Pour ceux désireux d'expérimenter le flexitarisme, l'idée de réduire leur consommation de viande est séduisante. Mais que penser des fausses viandes qui font leur apparition dans nos supermarchés ? Peut-on vraiment s'y laisser prendre ? Un expert en biologie nous éclaire.
Les fausses viandes, ou produits similicarnés, sont présentées comme une alternative à la viande traditionnelle tandis qu'elles promettent une expérience gustative similaire, sans recourir à l'animal. Avec des marques comme HappyVore, Planted, et Heura qui se développent, ces produits, bien qu'encore marginaux (1% du marché), pourraient représenter 10% des viandes consommées d'ici cinq ans.

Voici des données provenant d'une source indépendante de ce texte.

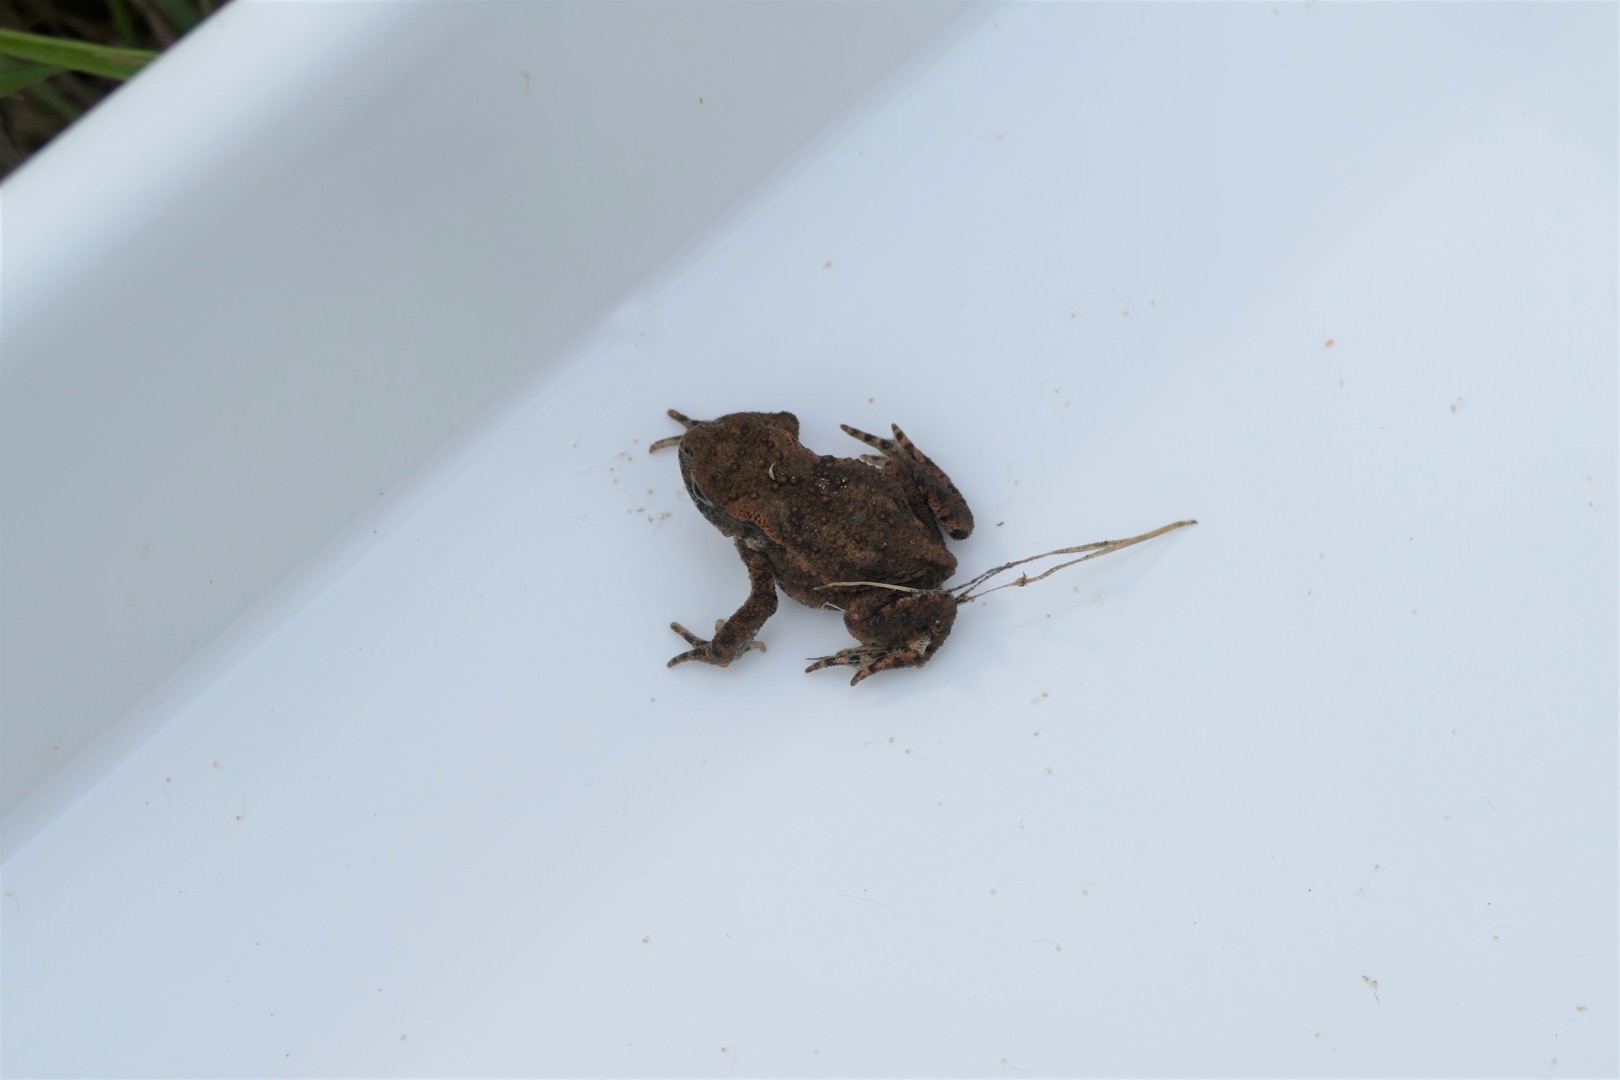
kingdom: Animalia
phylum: Chordata
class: Amphibia
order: Anura
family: Bufonidae
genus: Bufo
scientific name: Bufo bufo
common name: Skrubtudse
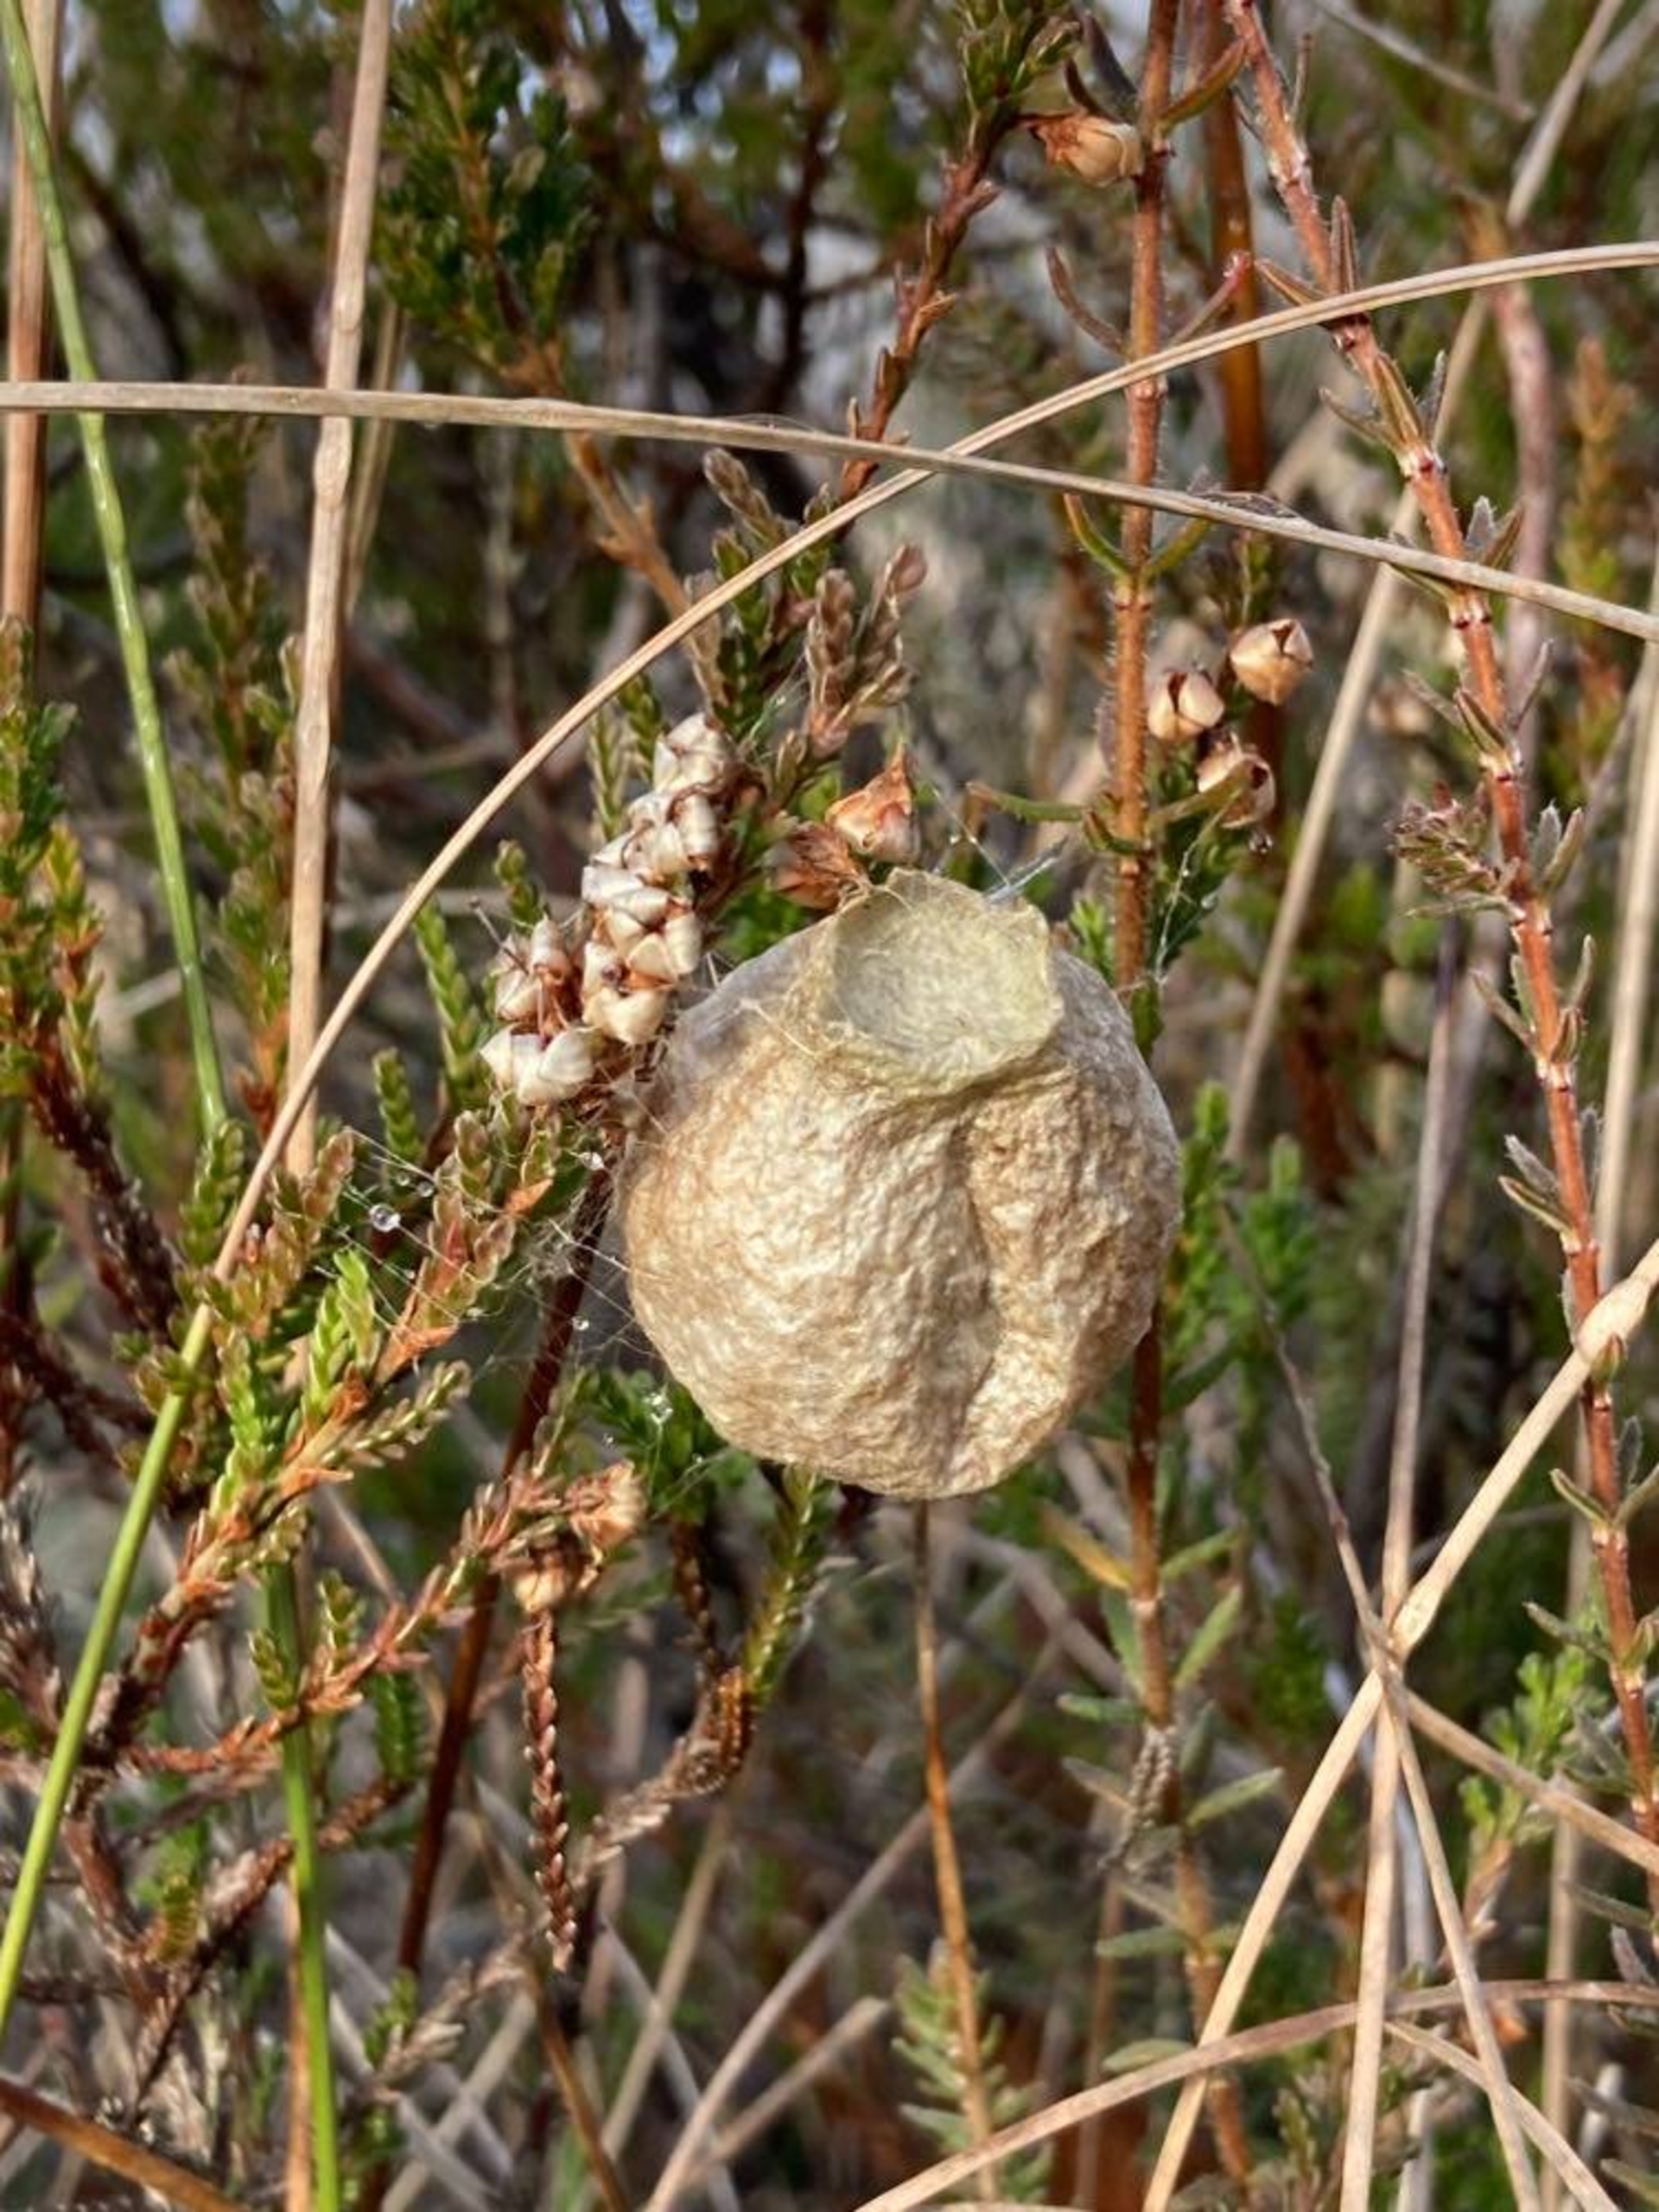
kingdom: Animalia
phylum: Arthropoda
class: Arachnida
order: Araneae
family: Araneidae
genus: Argiope
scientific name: Argiope bruennichi
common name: Hvepseedderkop
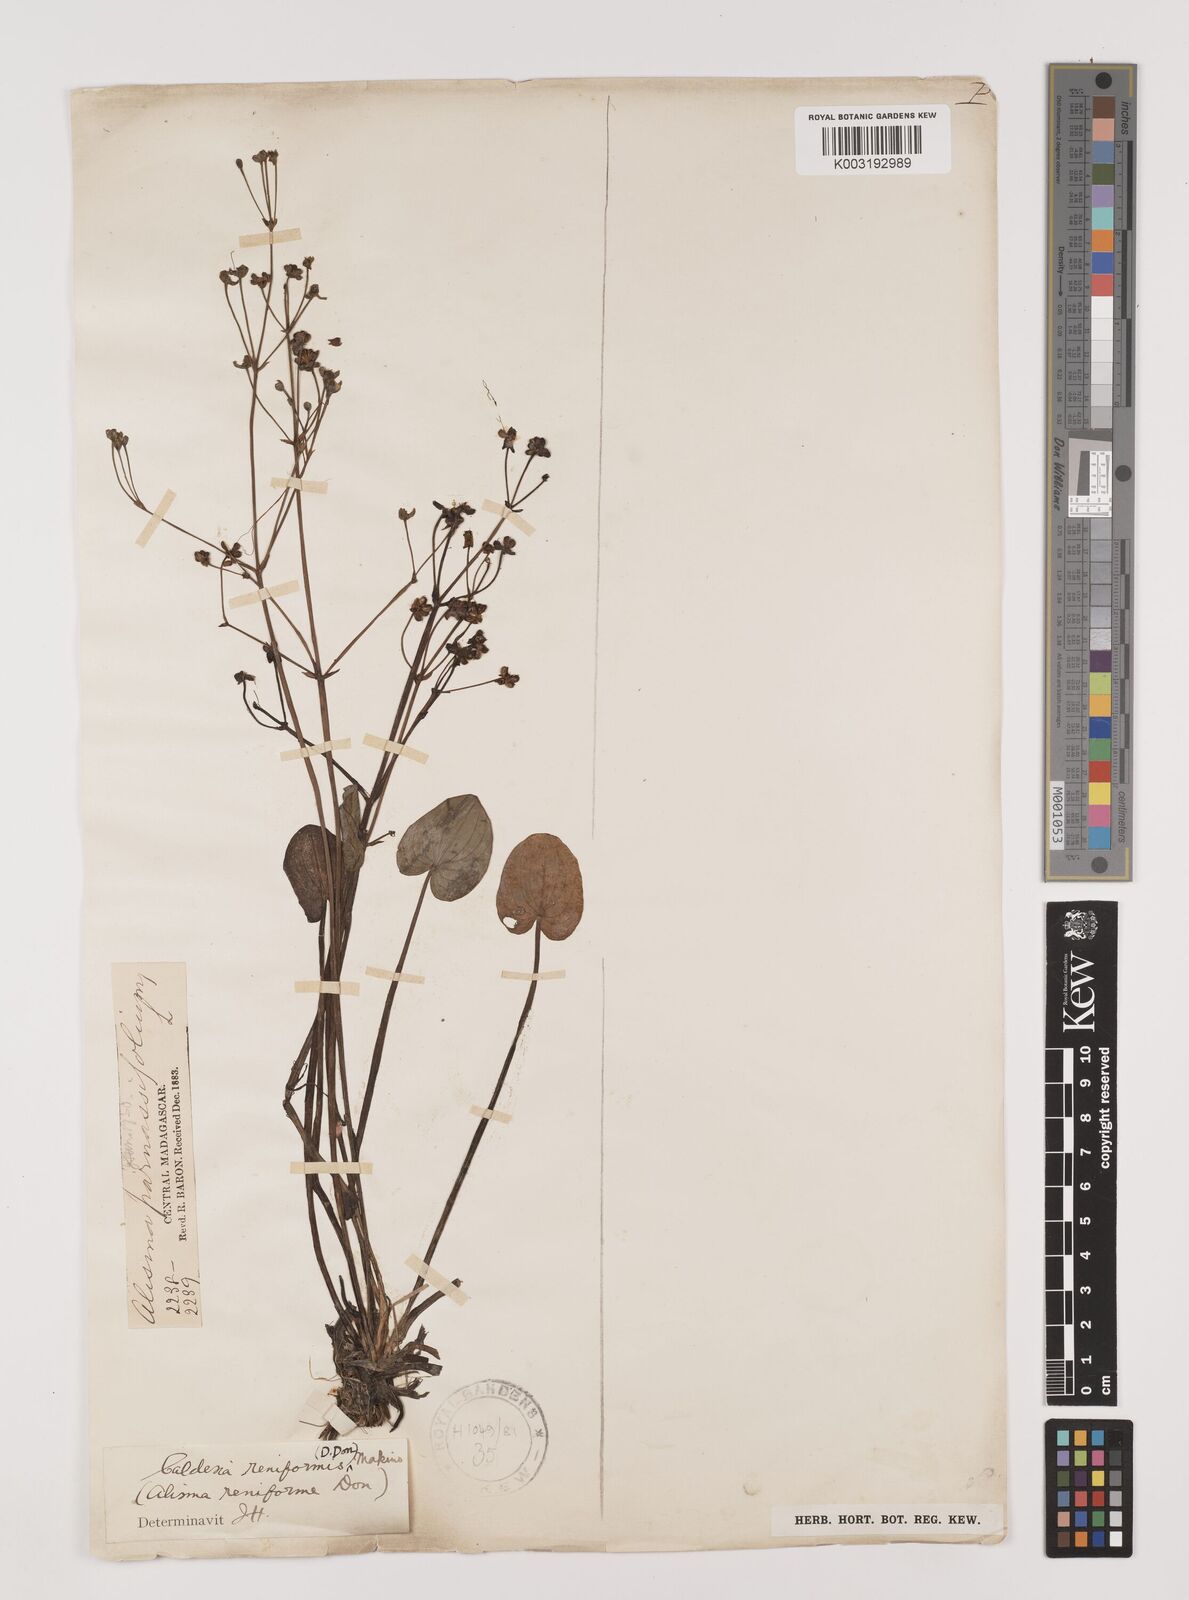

Le goût : une amélioration notable
Les premières générations de fausses viandes avaient leurs défauts, mais des progrès conséquents ont été réalisés. Leur présentation et leur saveur se rapprochent désormais beaucoup de celles de la viande, offrant une variété de gammes pour tous les goûts.
Analyse de la composition
Sur le plan nutritionnel, les ingrédients des fausses viandes ont été simplifiés. Par exemple, les "veg'guillettes" de Kokiriki se composent principalement d'eau et de protéines de soja. De plus, ces produits ne contiennent généralement pas de nitrites, et beaucoup sont élaborés sans OGM, offrant une alternative souvent riche en protéines.
Équilibre nutritif et bilan écologique
En termes de calories, certains faux produits peuvent être assez similaires à l'original, mais un expert souligne que des ingrédients comme l'huile de coco, riche en graisses saturées, nécessitent une attention particulière. Sur l’aspect environnemental, les produits à base végétale présentent des avantages indéniables face aux élevages industriels, souvent critiqués pour leur empreinte écologique.
Conseils pour une consommation raisonnée : ceux qui souhaitent intégrer ces produits dans leur alimentation doivent prêter attention à la liste des ingrédients. Les aliments ultra-transformés doivent rester des exceptions dans une alimentation équilibrée. En outre, même si leur composition indique un bon Nutri-Score, ces produits ne doivent pas être consommés en excès.
Enfin, le coût de ces alternatives végétales est souvent élevé. Par exemple, un kilo de steaks HappyVore pourrait coûter deux fois plus cher que son équivalent traditionnel. Les marques ciblent clairement une clientèle prête à débourser un peu plus pour ce qu'elles considèrent comme une alternative éthique.
Expert : Fabien Badariotti, docteur en biologie, membre du conseil scientifique de l'Observatoire national de l'alimentation végétale.